Tanpa gue duga, respon orang-orang malah positif melihat tampilan gue setelah berubah. Padahal gue cuma ganti model celana aja, atasan masih tetep kaos, sepatu masih tetap butut. Gue berpikir kalo gue ganti keseluruhan penampilan bakal lebih asoy nih.

Lalu gue teringat sama koleksi pakaian adek gue di rumah. Soal fashion dia emang jauh lebih beradab. Ukuran pakaian kami juga sama. Belum lagi dia kan masih di asrama selama pendidikan. Otak cemerlang gue berkata bahwa gue harus memanfaatkan kondisi ini. Alhasil, berkat pakaian ‘pinjaman’, penampilan gue berubah jadi lebih gaul dan berkharisma.

Selain pakaian, gue juga lebih mementingkan kebersihan diri. Kalo ini sih udah diajarkan orangtua gue sedari kecil, cuma dulu gue ngga terlalu peduli. Sekarang, gue udah menerapkan mandi dua hari sekali (kalo ada kelas pagi), menggunting kuku tiap minggu, cuci muka pake sabun muka (iya, sebelumnya pake sabun badan), rutin cukuran, dan hal-hal kecil lain.

Mantap, gue merasa jadi ganteng maksimal sekarang.

Sampai akhirnya ada satu kejadian yang mengusik rasa percaya diri gue.

Jadi, beberapa waktu lalu gue lagi ada di angkot buat ke kampus. Karena mau praktikum, maka saat itu gue berpakaian lebih rapi dan wangi dari biasanya. Ngga lupa menguncir rambut gondrong gue biar makin klimis.

Sesaat kemudian naiklah tiga orang cewek ke dalam angkot yang gue tumpangi. Dan mulai memberisiki suasana dengan obrolan heboh mereka. Untungnya kampus gue udah deket, jadi gue ngga harus lama dengerin mereka. Namun, ternyata mereka juga bersiap mau turun. Kayaknya sih kami sekampus. Berhubung gue lelaki gentle, jadinya gue biarkan mereka turun lebih dulu.

Setelah gue turun dan membayar angkot, di gerbang kampus gue ketemu lagi sama tiga orang cewek tadi. Posisi mereka jalan berjejer tiga di depan gue. Jalannya lambat banget, mana sambil ngerumpi lagi. Samar gue bisa mendengar apa isi pembicaraan mereka.

“Eh, cowok yang barusan lumayan juga ya.” kata cewek 1.

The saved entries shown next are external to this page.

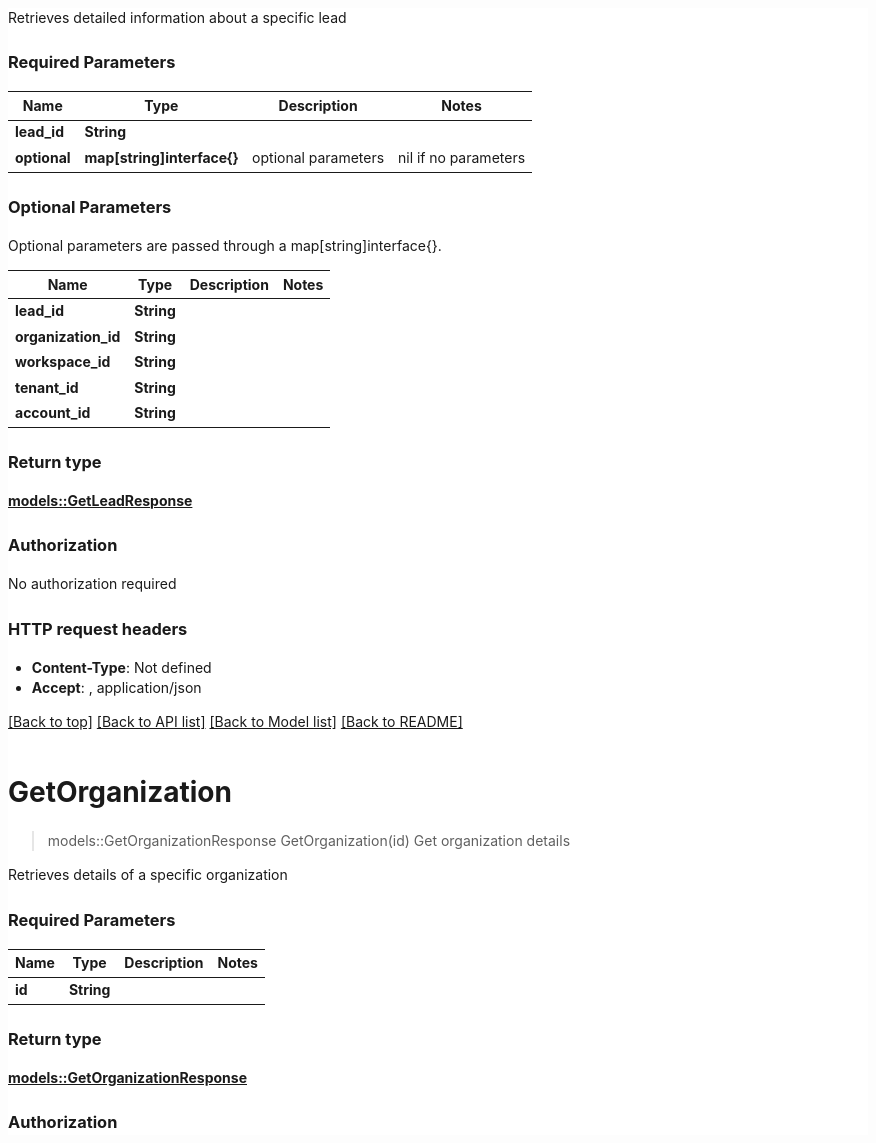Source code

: Retrieves detailed information about a specific lead

### Required Parameters

Name | Type | Description  | Notes
------------- | ------------- | ------------- | -------------
  **lead_id** | **String**|  | 
 **optional** | **map[string]interface{}** | optional parameters | nil if no parameters

### Optional Parameters
Optional parameters are passed through a map[string]interface{}.

Name | Type | Description  | Notes
------------- | ------------- | ------------- | -------------
 **lead_id** | **String**|  | 
 **organization_id** | **String**|  | 
 **workspace_id** | **String**|  | 
 **tenant_id** | **String**|  | 
 **account_id** | **String**|  | 

### Return type

[**models::GetLeadResponse**](GetLeadResponse.md)

### Authorization

No authorization required

### HTTP request headers

 - **Content-Type**: Not defined
 - **Accept**: , application/json

[[Back to top]](#) [[Back to API list]](../README.md#documentation-for-api-endpoints) [[Back to Model list]](../README.md#documentation-for-models) [[Back to README]](../README.md)

# **GetOrganization**
> models::GetOrganizationResponse GetOrganization(id)
Get organization details

Retrieves details of a specific organization

### Required Parameters

Name | Type | Description  | Notes
------------- | ------------- | ------------- | -------------
  **id** | **String**|  | 

### Return type

[**models::GetOrganizationResponse**](GetOrganizationResponse.md)

### Authorization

“Yang mana? Yang di angkot tadi?” tanya cewek 2.

“Iya” jawab cewek 1.

Fix mereka lagi ngomongin gue nih, karena kan di angkot tadi gue penumpang cowok satu-satunya.

“Iya sih, walau gondrong, tapi lumayan lah.” tambah cewek 2.

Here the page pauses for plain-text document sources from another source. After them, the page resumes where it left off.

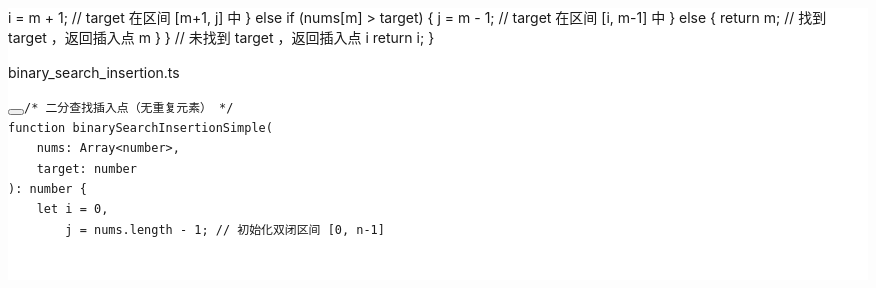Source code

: <a id="__codelineno-6-8" name="__codelineno-6-8" href="#__codelineno-6-8"></a><span class="w">            </span><span class="nx">i</span><span class="w"> </span><span class="o">=</span><span class="w"> </span><span class="nx">m</span><span class="w"> </span><span class="o">+</span><span class="w"> </span><span class="mf">1</span><span class="p">;</span><span class="w"> </span><span class="c1">// target 在区间 [m+1, j] 中</span>
<a id="__codelineno-6-9" name="__codelineno-6-9" href="#__codelineno-6-9"></a><span class="w">        </span><span class="p">}</span><span class="w"> </span><span class="k">else</span><span class="w"> </span><span class="k">if</span><span class="w"> </span><span class="p">(</span><span class="nx">nums</span><span class="p">[</span><span class="nx">m</span><span class="p">]</span><span class="w"> </span><span class="o">&gt;</span><span class="w"> </span><span class="nx">target</span><span class="p">)</span><span class="w"> </span><span class="p">{</span>
<a id="__codelineno-6-10" name="__codelineno-6-10" href="#__codelineno-6-10"></a><span class="w">            </span><span class="nx">j</span><span class="w"> </span><span class="o">=</span><span class="w"> </span><span class="nx">m</span><span class="w"> </span><span class="o">-</span><span class="w"> </span><span class="mf">1</span><span class="p">;</span><span class="w"> </span><span class="c1">// target 在区间 [i, m-1] 中</span>
<a id="__codelineno-6-11" name="__codelineno-6-11" href="#__codelineno-6-11"></a><span class="w">        </span><span class="p">}</span><span class="w"> </span><span class="k">else</span><span class="w"> </span><span class="p">{</span>
<a id="__codelineno-6-12" name="__codelineno-6-12" href="#__codelineno-6-12"></a><span class="w">            </span><span class="k">return</span><span class="w"> </span><span class="nx">m</span><span class="p">;</span><span class="w"> </span><span class="c1">// 找到 target ，返回插入点 m</span>
<a id="__codelineno-6-13" name="__codelineno-6-13" href="#__codelineno-6-13"></a><span class="w">        </span><span class="p">}</span>
<a id="__codelineno-6-14" name="__codelineno-6-14" href="#__codelineno-6-14"></a><span class="w">    </span><span class="p">}</span>
<a id="__codelineno-6-15" name="__codelineno-6-15" href="#__codelineno-6-15"></a><span class="w">    </span><span class="c1">// 未找到 target ，返回插入点 i</span>
<a id="__codelineno-6-16" name="__codelineno-6-16" href="#__codelineno-6-16"></a><span class="w">    </span><span class="k">return</span><span class="w"> </span><span class="nx">i</span><span class="p">;</span>
<a id="__codelineno-6-17" name="__codelineno-6-17" href="#__codelineno-6-17"></a><span class="p">}</span>
</code></pre></div>
</div>
<div class="tabbed-block">
<div class="highlight"><span class="filename">binary_search_insertion.ts</span><pre id="__code_7"><span></span><button class="md-clipboard md-icon" title="复制" data-clipboard-target="#__code_7 > code"></button><code><a id="__codelineno-7-1" name="__codelineno-7-1" href="#__codelineno-7-1"></a><span class="cm">/* 二分查找插入点（无重复元素） */</span>
<a id="__codelineno-7-2" name="__codelineno-7-2" href="#__codelineno-7-2"></a><span class="kd">function</span><span class="w"> </span><span class="nx">binarySearchInsertionSimple</span><span class="p">(</span>
<a id="__codelineno-7-3" name="__codelineno-7-3" href="#__codelineno-7-3"></a><span class="w">    </span><span class="nx">nums</span><span class="o">:</span><span class="w"> </span><span class="kt">Array</span><span class="o">&lt;</span><span class="kt">number</span><span class="o">&gt;</span><span class="p">,</span>
<a id="__codelineno-7-4" name="__codelineno-7-4" href="#__codelineno-7-4"></a><span class="w">    </span><span class="nx">target</span><span class="o">:</span><span class="w"> </span><span class="kt">number</span>
<a id="__codelineno-7-5" name="__codelineno-7-5" href="#__codelineno-7-5"></a><span class="p">)</span><span class="o">:</span><span class="w"> </span><span class="kt">number</span><span class="w"> </span><span class="p">{</span>
<a id="__codelineno-7-6" name="__codelineno-7-6" href="#__codelineno-7-6"></a><span class="w">    </span><span class="kd">let</span><span class="w"> </span><span class="nx">i</span><span class="w"> </span><span class="o">=</span><span class="w"> </span><span class="mf">0</span><span class="p">,</span>
<a id="__codelineno-7-7" name="__codelineno-7-7" href="#__codelineno-7-7"></a><span class="w">        </span><span class="nx">j</span><span class="w"> </span><span class="o">=</span><span class="w"> </span><span class="nx">nums</span><span class="p">.</span><span class="nx">length</span><span class="w"> </span><span class="o">-</span><span class="w"> </span><span class="mf">1</span><span class="p">;</span><span class="w"> </span><span class="c1">// 初始化双闭区间 [0, n-1]</span>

Hidung gue mulai kembang kempis saudara-saudara.

“Mana bersih sama wangi lagi. Tadi kan gue di sebelahnya, wanginya enak banget.” kata cewek 2 lagi.

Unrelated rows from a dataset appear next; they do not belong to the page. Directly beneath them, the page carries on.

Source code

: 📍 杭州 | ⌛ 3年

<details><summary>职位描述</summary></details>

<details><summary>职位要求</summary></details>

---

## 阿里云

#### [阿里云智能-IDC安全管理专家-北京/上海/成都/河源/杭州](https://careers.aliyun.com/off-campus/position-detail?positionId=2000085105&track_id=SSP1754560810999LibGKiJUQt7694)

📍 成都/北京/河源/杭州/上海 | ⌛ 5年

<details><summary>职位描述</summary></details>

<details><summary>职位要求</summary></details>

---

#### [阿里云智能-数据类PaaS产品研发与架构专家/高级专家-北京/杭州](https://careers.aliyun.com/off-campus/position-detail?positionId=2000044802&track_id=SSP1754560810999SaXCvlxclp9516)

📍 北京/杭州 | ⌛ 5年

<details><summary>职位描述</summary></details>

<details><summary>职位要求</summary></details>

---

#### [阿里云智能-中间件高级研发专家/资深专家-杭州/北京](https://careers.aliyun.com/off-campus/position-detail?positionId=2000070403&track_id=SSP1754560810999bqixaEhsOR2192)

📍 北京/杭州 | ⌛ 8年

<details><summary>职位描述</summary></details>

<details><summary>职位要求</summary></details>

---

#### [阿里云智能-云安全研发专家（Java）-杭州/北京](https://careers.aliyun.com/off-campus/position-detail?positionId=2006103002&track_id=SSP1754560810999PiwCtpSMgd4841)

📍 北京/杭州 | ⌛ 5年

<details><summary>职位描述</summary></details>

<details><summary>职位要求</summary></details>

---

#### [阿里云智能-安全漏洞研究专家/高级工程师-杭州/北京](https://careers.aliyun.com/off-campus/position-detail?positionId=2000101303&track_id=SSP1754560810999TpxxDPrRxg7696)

Badan gue berasa enteng banget. Udah mau terbang aja rasanya.

“Eh, tapi tau nggak?” si cewek 3 tiba-tiba ikut nimbrung. “Itu tuh tipe cowok metroseksual gitu.” tambahnya lagi.


Perasaan gue mulai ngga enak nih.

“Emang kenapa kalo metroseksual?” tanya si cewek 2.

“Iih, biasanya kan cowok metroseksual itu gay tau.” kata si cewek 3 lagi.

Taiburung!

“Yah, sayang banget ya, sekalinya ada yang keren malah gay.” ujar si cewek 1.

Taiburung!

Sembari berjalan, dalam hati gue terus mengutuk ucapan si cewek 3. Gue rasa selama ini dia kebanyakan baca majalah bekas. Tolonglah, walau gue berpenampilan rapi, tapi gue masih normal. Ketertarikan gue tetap ke cewek-cewek unyu.

Kayaknya emang lagi apes aja gue saat itu, giliran mau mengubah penampilan jadi lebih bener, malah di kira gay.
Apa-apaan.

Wahai kaos oblong, jeans gombrong, dan sepatu butut, bersiaplah!
Mungkin sudah saatnya kalian kembali digunakan.